> [Landmark coordinate records]:
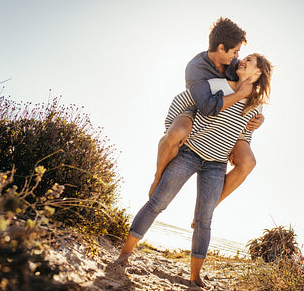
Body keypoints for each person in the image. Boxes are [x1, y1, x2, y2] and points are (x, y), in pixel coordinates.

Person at [114, 53, 273, 288]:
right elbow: (182, 99)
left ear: (257, 73)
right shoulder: (216, 85)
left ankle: (195, 276)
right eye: (244, 58)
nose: (242, 61)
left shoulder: (255, 105)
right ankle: (124, 255)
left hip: (217, 164)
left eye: (249, 61)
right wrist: (172, 127)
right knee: (157, 202)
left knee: (204, 220)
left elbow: (245, 134)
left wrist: (245, 140)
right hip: (190, 152)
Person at [148, 17, 264, 207]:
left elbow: (251, 87)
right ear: (221, 48)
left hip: (220, 122)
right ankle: (158, 178)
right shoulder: (196, 69)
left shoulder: (234, 65)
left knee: (248, 162)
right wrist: (242, 93)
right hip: (194, 110)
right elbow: (207, 107)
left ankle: (211, 206)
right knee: (175, 133)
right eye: (235, 51)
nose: (238, 57)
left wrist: (260, 117)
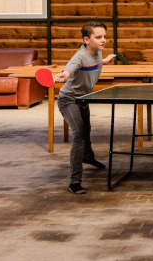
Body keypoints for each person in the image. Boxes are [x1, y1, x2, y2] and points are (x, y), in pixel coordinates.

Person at [55, 21, 116, 194]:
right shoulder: (79, 56)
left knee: (86, 130)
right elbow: (71, 68)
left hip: (83, 98)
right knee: (79, 135)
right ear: (86, 39)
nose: (103, 40)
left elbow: (94, 61)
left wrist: (105, 60)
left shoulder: (98, 51)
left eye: (104, 36)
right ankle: (74, 182)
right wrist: (65, 74)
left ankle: (88, 157)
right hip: (69, 100)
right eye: (98, 37)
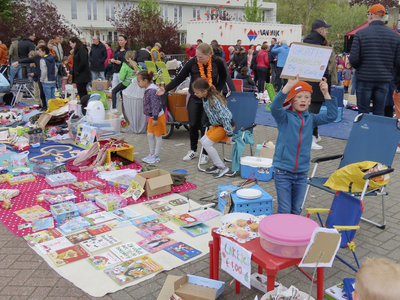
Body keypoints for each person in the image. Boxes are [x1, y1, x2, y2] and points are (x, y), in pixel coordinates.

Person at [270, 75, 338, 214]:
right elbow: (275, 107)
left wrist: (326, 93)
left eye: (307, 97)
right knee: (284, 209)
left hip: (301, 173)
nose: (303, 100)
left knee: (296, 209)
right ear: (291, 99)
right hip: (283, 171)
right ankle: (280, 234)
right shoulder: (284, 118)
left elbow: (332, 116)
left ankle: (293, 235)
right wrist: (288, 86)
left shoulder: (311, 119)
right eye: (299, 96)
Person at [157, 43, 227, 163]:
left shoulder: (218, 62)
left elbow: (224, 77)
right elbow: (180, 78)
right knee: (193, 124)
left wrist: (218, 90)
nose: (198, 59)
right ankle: (193, 150)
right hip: (195, 97)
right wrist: (166, 89)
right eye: (196, 56)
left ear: (208, 55)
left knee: (204, 125)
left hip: (209, 98)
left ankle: (205, 153)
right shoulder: (193, 62)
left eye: (200, 57)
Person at [350, 4, 400, 116]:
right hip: (384, 79)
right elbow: (398, 62)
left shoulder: (361, 34)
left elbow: (353, 59)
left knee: (363, 113)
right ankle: (377, 133)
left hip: (364, 78)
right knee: (379, 112)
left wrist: (361, 68)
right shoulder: (395, 36)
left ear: (371, 15)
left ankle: (363, 132)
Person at [193, 78, 234, 178]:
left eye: (197, 92)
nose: (195, 94)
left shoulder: (214, 100)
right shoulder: (205, 97)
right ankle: (217, 164)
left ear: (205, 91)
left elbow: (225, 118)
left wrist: (230, 135)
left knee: (207, 143)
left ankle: (222, 167)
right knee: (203, 140)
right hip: (217, 125)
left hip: (226, 126)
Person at [303, 19, 334, 150]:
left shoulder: (306, 42)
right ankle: (308, 138)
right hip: (317, 82)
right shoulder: (319, 45)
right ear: (320, 30)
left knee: (311, 110)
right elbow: (323, 67)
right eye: (326, 29)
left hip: (307, 81)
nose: (327, 31)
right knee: (313, 111)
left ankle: (314, 135)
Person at [137, 70, 166, 164]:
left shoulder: (152, 91)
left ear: (145, 81)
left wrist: (155, 118)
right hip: (151, 116)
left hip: (156, 116)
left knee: (157, 135)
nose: (138, 83)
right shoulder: (148, 89)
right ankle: (151, 153)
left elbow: (155, 105)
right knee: (150, 134)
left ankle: (156, 156)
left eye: (139, 81)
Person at [110, 35, 131, 109]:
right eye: (119, 40)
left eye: (121, 40)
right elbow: (113, 57)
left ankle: (125, 111)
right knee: (114, 92)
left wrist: (121, 63)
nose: (120, 42)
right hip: (115, 72)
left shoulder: (128, 51)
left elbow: (129, 62)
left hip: (123, 73)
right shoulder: (116, 50)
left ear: (126, 41)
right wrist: (112, 60)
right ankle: (113, 109)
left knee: (124, 93)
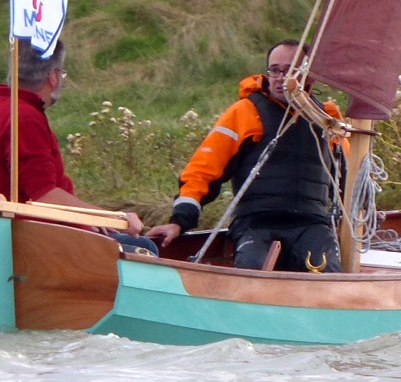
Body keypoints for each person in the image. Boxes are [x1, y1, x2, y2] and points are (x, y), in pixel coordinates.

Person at [147, 39, 348, 272]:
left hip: (310, 224)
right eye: (275, 70)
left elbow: (350, 183)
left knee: (328, 274)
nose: (282, 78)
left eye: (291, 70)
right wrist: (178, 223)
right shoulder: (245, 112)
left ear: (309, 75)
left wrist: (362, 214)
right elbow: (202, 172)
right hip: (256, 224)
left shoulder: (328, 119)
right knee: (251, 273)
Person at [0, 40, 158, 255]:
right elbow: (45, 195)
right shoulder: (23, 118)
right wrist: (113, 217)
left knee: (136, 244)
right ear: (53, 77)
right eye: (62, 73)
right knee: (145, 249)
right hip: (28, 242)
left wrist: (87, 222)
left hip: (4, 232)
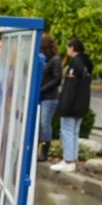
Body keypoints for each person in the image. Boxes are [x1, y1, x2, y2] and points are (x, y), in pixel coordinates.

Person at [52, 37, 92, 173]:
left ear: (72, 48)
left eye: (68, 47)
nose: (67, 50)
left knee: (67, 132)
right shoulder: (86, 64)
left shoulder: (74, 64)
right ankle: (72, 159)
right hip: (81, 105)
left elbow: (70, 88)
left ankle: (68, 160)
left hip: (72, 106)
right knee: (74, 132)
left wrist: (64, 106)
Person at [38, 34, 63, 162]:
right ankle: (38, 148)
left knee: (45, 123)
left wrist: (42, 89)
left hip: (49, 97)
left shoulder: (55, 60)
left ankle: (44, 151)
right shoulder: (44, 59)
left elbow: (57, 79)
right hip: (41, 96)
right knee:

> [HOW TO COMPLETE THIS TASK]: Only the lines from the start of the records through the line containing "right wrist: (288, 86)" should be repeated, word for word, with the pictures left out.

> [TASK OUTPUT]:
Body keypoints for each person in the image. Boxes are [x1, y1, x2, y2] and points are (x, y), in pixel coordinates.

Person at [114, 53, 273, 288]:
right elbow: (182, 99)
left ear: (257, 73)
right shoulder: (216, 85)
left ankle: (195, 276)
right eye: (244, 58)
nose: (242, 61)
left shoulder: (255, 105)
right ankle: (124, 255)
left hip: (217, 164)
left eye: (249, 61)
right wrist: (172, 127)
right knee: (157, 202)
left knee: (204, 220)
left elbow: (245, 134)
left wrist: (245, 140)
right hip: (190, 152)
Person at [148, 17, 264, 207]:
left elbow: (251, 87)
right ear: (221, 48)
left hip: (220, 122)
right ankle: (158, 178)
right shoulder: (196, 69)
left shoulder: (234, 65)
left knee: (248, 162)
right wrist: (242, 93)
right hip: (194, 110)
right elbow: (207, 107)
left ankle: (211, 206)
right knee: (175, 133)
right eye: (235, 51)
nose: (238, 57)
left wrist: (260, 117)
Body keypoints for each person in the image. Boxes are [x1, y1, x2, y2] and points are (x, y), in pixel coordinates.

Person at [55, 21, 116, 194]:
right shoulder: (79, 56)
left knee: (86, 130)
right elbow: (71, 68)
left hip: (83, 98)
right knee: (79, 135)
right ear: (86, 39)
nose: (103, 40)
left elbow: (94, 61)
left wrist: (105, 60)
left shoulder: (98, 51)
left eye: (104, 36)
right ankle: (74, 182)
right wrist: (65, 74)
left ankle: (88, 157)
right hip: (69, 100)
right eye: (98, 37)
Body keypoints for each person in the image. Boxes are [x1, y1, x2, y2] and points are (x, y), in pixel coordinates.

Person at [270, 75, 338, 214]:
right elbow: (275, 107)
left wrist: (326, 93)
left eye: (307, 97)
right knee: (284, 209)
left hip: (301, 173)
nose: (303, 100)
left knee: (296, 209)
right ear: (291, 99)
right hip: (283, 171)
right ankle: (280, 234)
right shoulder: (284, 118)
left elbow: (332, 116)
left ankle: (293, 235)
right wrist: (288, 86)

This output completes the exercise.